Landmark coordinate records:
___
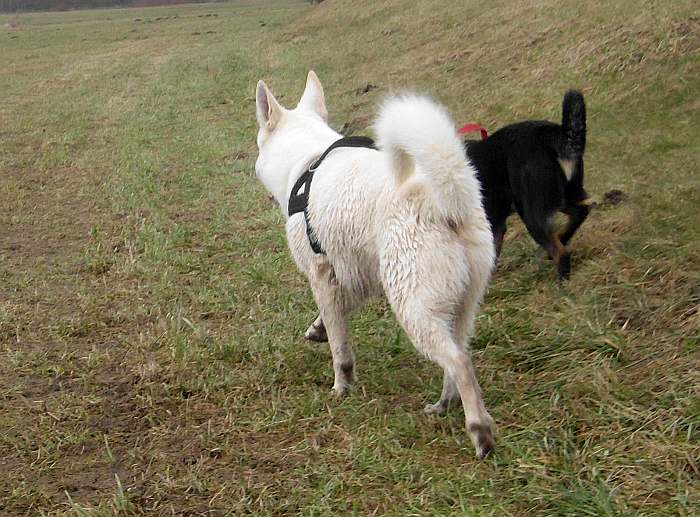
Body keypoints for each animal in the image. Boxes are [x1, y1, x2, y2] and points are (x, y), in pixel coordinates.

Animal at [254, 70, 494, 458]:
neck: (307, 161)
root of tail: (446, 202)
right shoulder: (357, 276)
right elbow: (335, 316)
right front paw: (317, 329)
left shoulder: (322, 276)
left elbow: (340, 348)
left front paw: (342, 387)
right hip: (459, 309)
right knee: (459, 359)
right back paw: (443, 406)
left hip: (413, 308)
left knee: (459, 363)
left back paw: (480, 432)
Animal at [464, 90, 592, 280]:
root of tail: (551, 135)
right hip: (559, 197)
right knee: (581, 212)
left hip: (531, 213)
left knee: (561, 253)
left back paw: (562, 282)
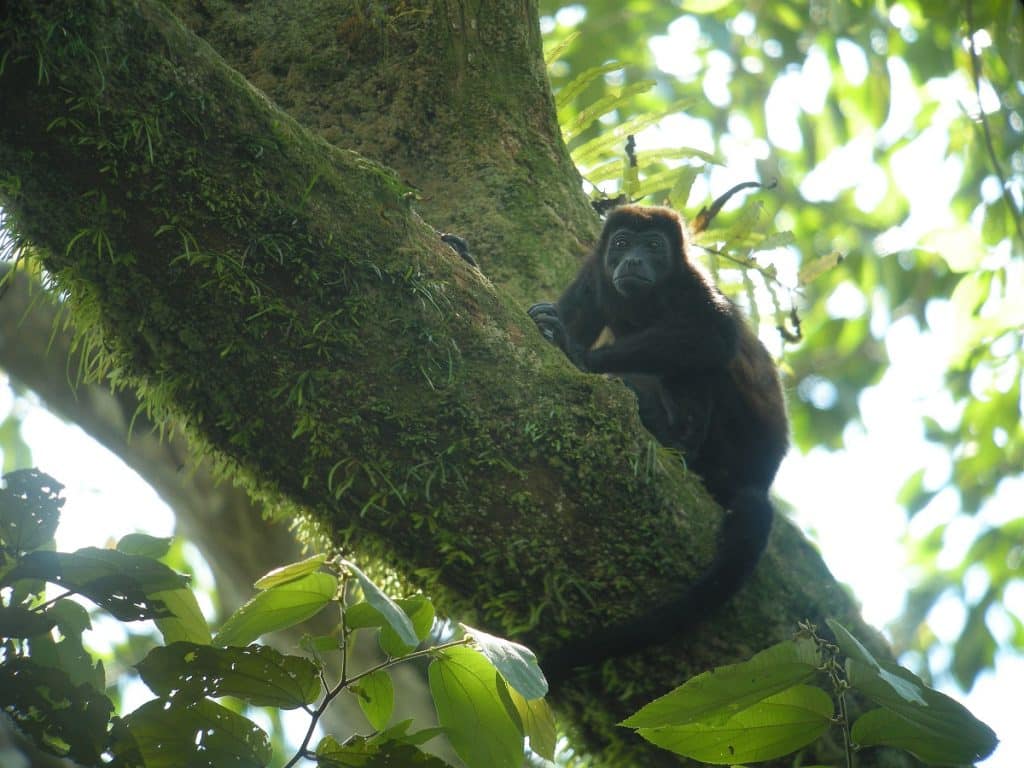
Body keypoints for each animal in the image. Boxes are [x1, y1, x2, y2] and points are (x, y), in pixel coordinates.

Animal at [532, 202, 786, 679]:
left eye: (653, 246)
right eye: (621, 243)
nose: (633, 260)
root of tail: (761, 478)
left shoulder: (693, 289)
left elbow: (716, 337)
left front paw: (578, 352)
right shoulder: (595, 272)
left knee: (704, 366)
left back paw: (673, 438)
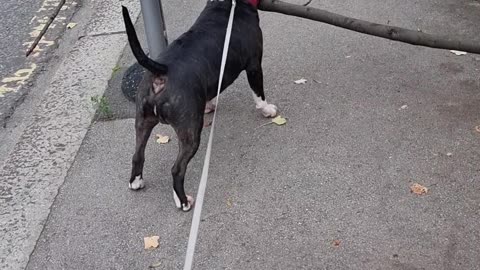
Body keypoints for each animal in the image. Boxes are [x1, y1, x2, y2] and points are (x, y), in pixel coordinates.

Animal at [122, 0, 278, 211]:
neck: (228, 4)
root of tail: (162, 72)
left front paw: (208, 105)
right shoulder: (254, 65)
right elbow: (259, 94)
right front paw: (267, 109)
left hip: (142, 121)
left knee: (137, 155)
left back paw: (136, 182)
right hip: (190, 133)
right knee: (177, 169)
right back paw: (183, 202)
___
* **Task directions**
The lines to return are those in the entries above that include "root".

* **Expected answer**
root of tail: (446, 202)
root of tail: (551, 135)
root of tail: (761, 478)
root of tail: (162, 72)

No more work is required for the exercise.